Sgt. Ryan Merriman of the 2nd Battalion, 11th Field Artillery patrols the Taji Power Station on Tuesday. Local residents typically receive between 12 and 16 hours of power from the national grid each day, well above what residents in Baghdad receive. (Leo Shane III / SnS)

TAJI, Iraq — Residents living around this northern Baghdad suburb have begun complaining about the two- to four-hour blackouts that happen here daily. U.S. soldiers consider it a huge success.

That’s because in some areas south, especially in parts of the Iraqi capital, one or two hours of electricity a day from the national power grid is the norm.

While not ideal, the 14-plus hours of electricity residents of Taji receive — and even more in the areas in the more rural north — is a testament to how far the region has progressed, according to Maj. Anthony Barbina, brigade engineer for the 2nd Stryker Brigade Combat Team, 25th Infantry Division.

A year ago, a few short hours of power was the best residents could hope for.

"It all starts with electricity," he said. "You can’t irrigate the fields without power to run pumps. You can’t run factories without power. That’s why this is so important."

Iraqi residents are charged a flat fee for electricity, regardless of how much they use or receive. U.S. troops said they see few efforts among residents to conserve power even with the frequent blackouts, with many refusing to turn off TV sets and air conditioners even as the lights dim.

Barbina said the fact that the population around Taji is sparser and rural is a major reason it can receive more electricity than the most densely populated parts of Baghdad. Residents have fewer illegal taps than in the city, and the drain of thousands of air conditioners and appliances here doesn’t compare to the hundreds of thousands in the capital’s homes.

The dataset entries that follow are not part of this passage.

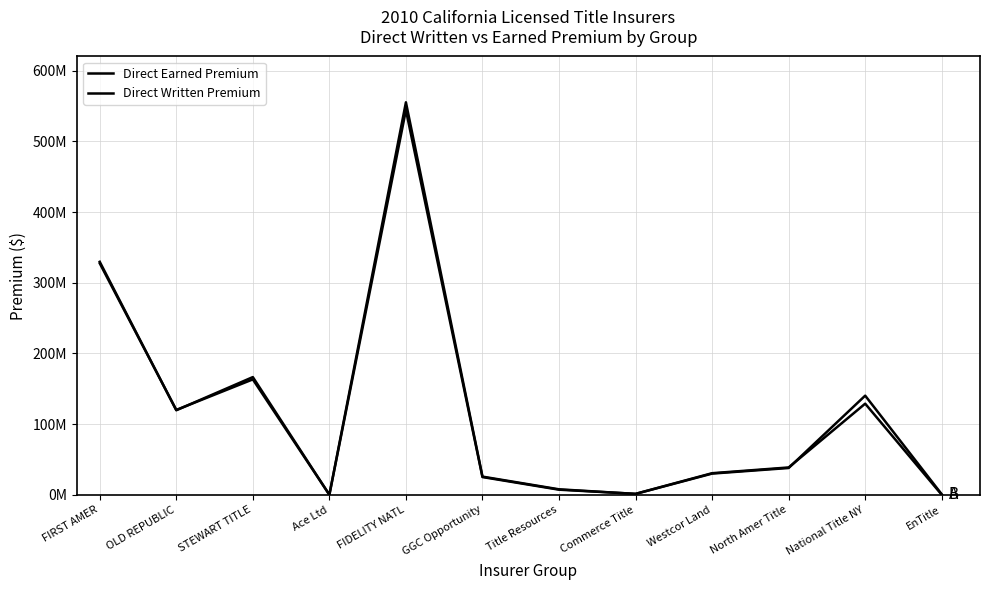

Does the chart display data point markers on the line(s)?

No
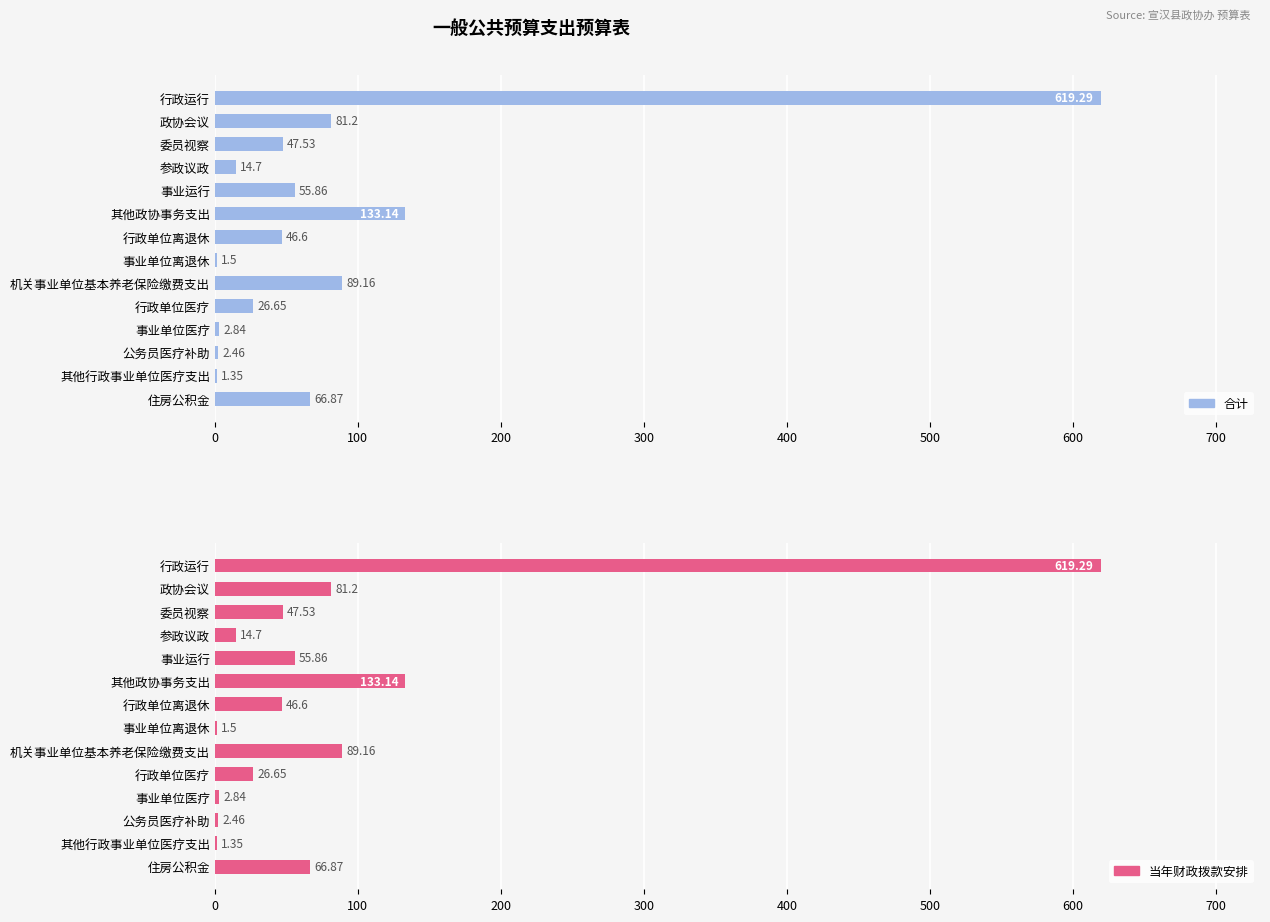

Between 事业运行 and 行政单位医疗, which series saw the biggest shift?

合计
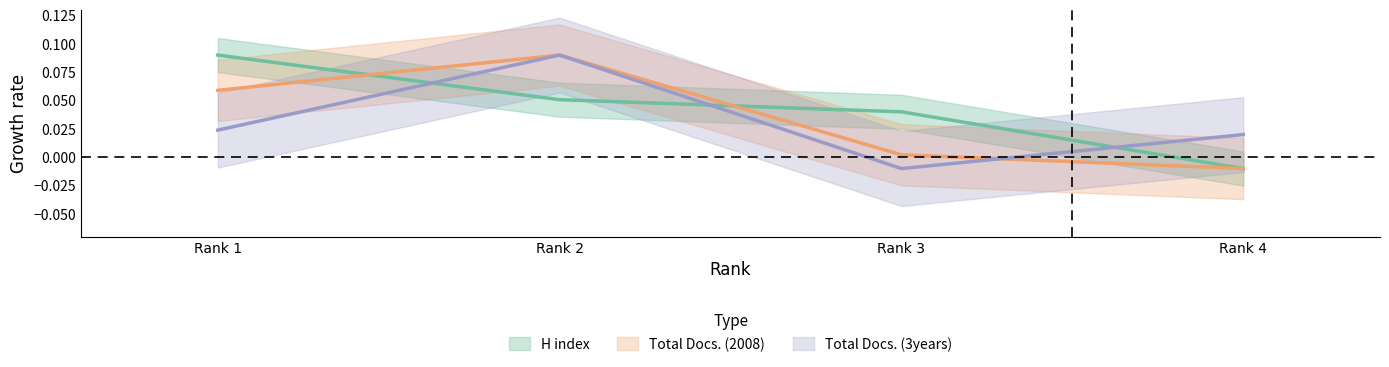

Which series ends up on top after the final intersection of Total Docs. (3years) and Total Docs. (2008)?

Total Docs. (3years)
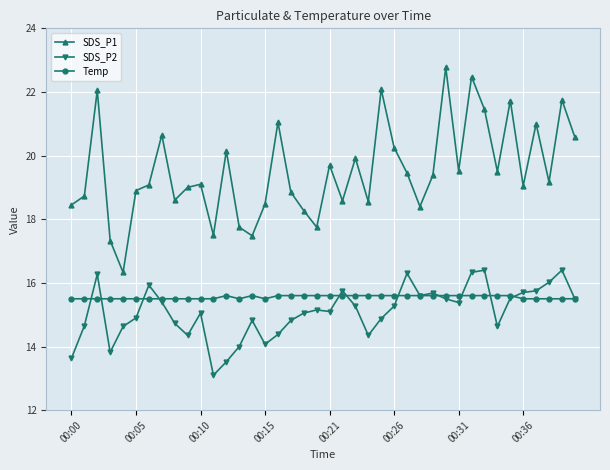

Which series has the largest total across all categories?

SDS_P1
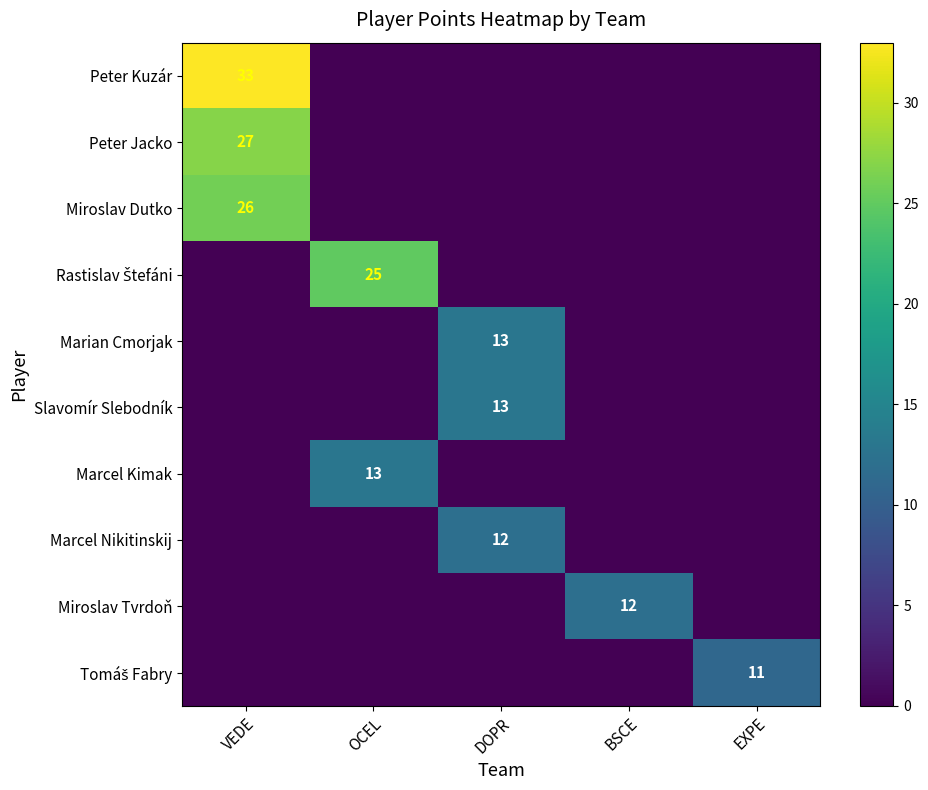

The Miroslav Dutko series shows 38 at VEDE. True or false?

False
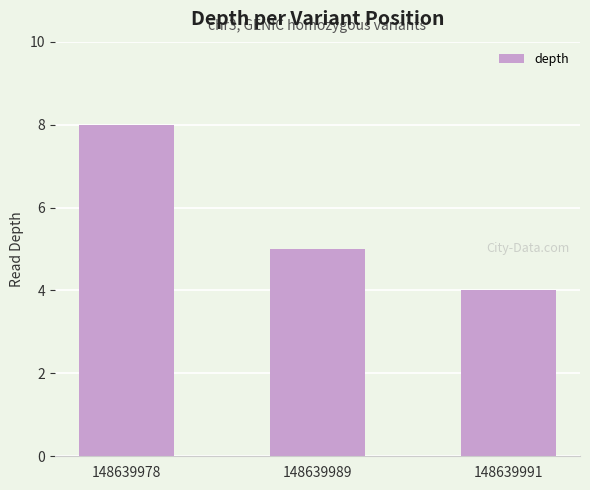

Which has a higher value, 148639989 or 148639978?

148639978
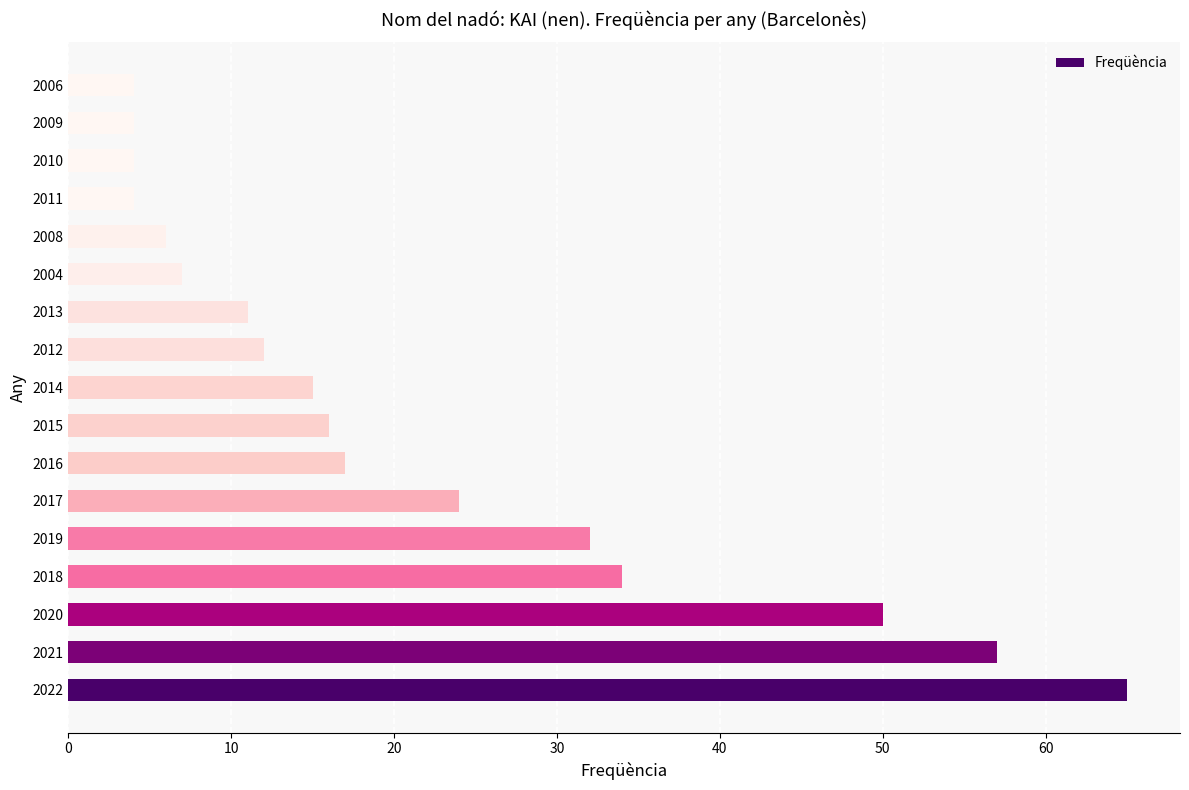

Reading bottom to top, extract all data points from this chart.

65	57	50	34	32	24	17	16	15	12	11	7	6	4	4	4	4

Barbina also credits local residents with doing a good job of protecting their substations and area power plants, helping keep clear lines to their homes and businesses. As the security situation improved over the last year, the existing infrastructure enabled locals to receive more services.

That’s led to more expectations, too.

"They’re kind of spoiled up here," Barbina said, laughing.

Iraqi government officials view the area as a potential solution to the greater region’s power problems and already have a series of substations and new plants planned in Baghdad’s northern edges.

The Qudas Power Plant, just outside Taji, was scheduled to begin operations this month but has been delayed until the end of October. Once operational, it should provide 55 megawatts of power, about half dedicated for the local community and the rest transmitted south to the capital.

"This is a prototype for what we need to do," said Mohammed Mohammadeen, a projects department supervisor for the country’s Ministry of Electricity. "Plans for 12 similar plants throughout the country have already been approved."

The Qudas plant has taken three years to build and cost $35 million, paid by the government of Iraq. It will use three massive generators built from ship engines that run on unprocessed crude oil, a resource that Mohammadeen said the country has in abundance.

Along with the set-up and technical operating issues that come with operating any Western power plant, Mohammadeen said he still has to worry about security for his plant, working with police and military officials to secure the area.

Barbina said U.S. officials are working with government agencies to find ways to provide trained workers to maintain the facility, a resource that’s much more scarce in the region.

"[The plant] could mean so much for so many people," he said. "But long term, if we don’t get the operators to run it, all this will have gone to waste."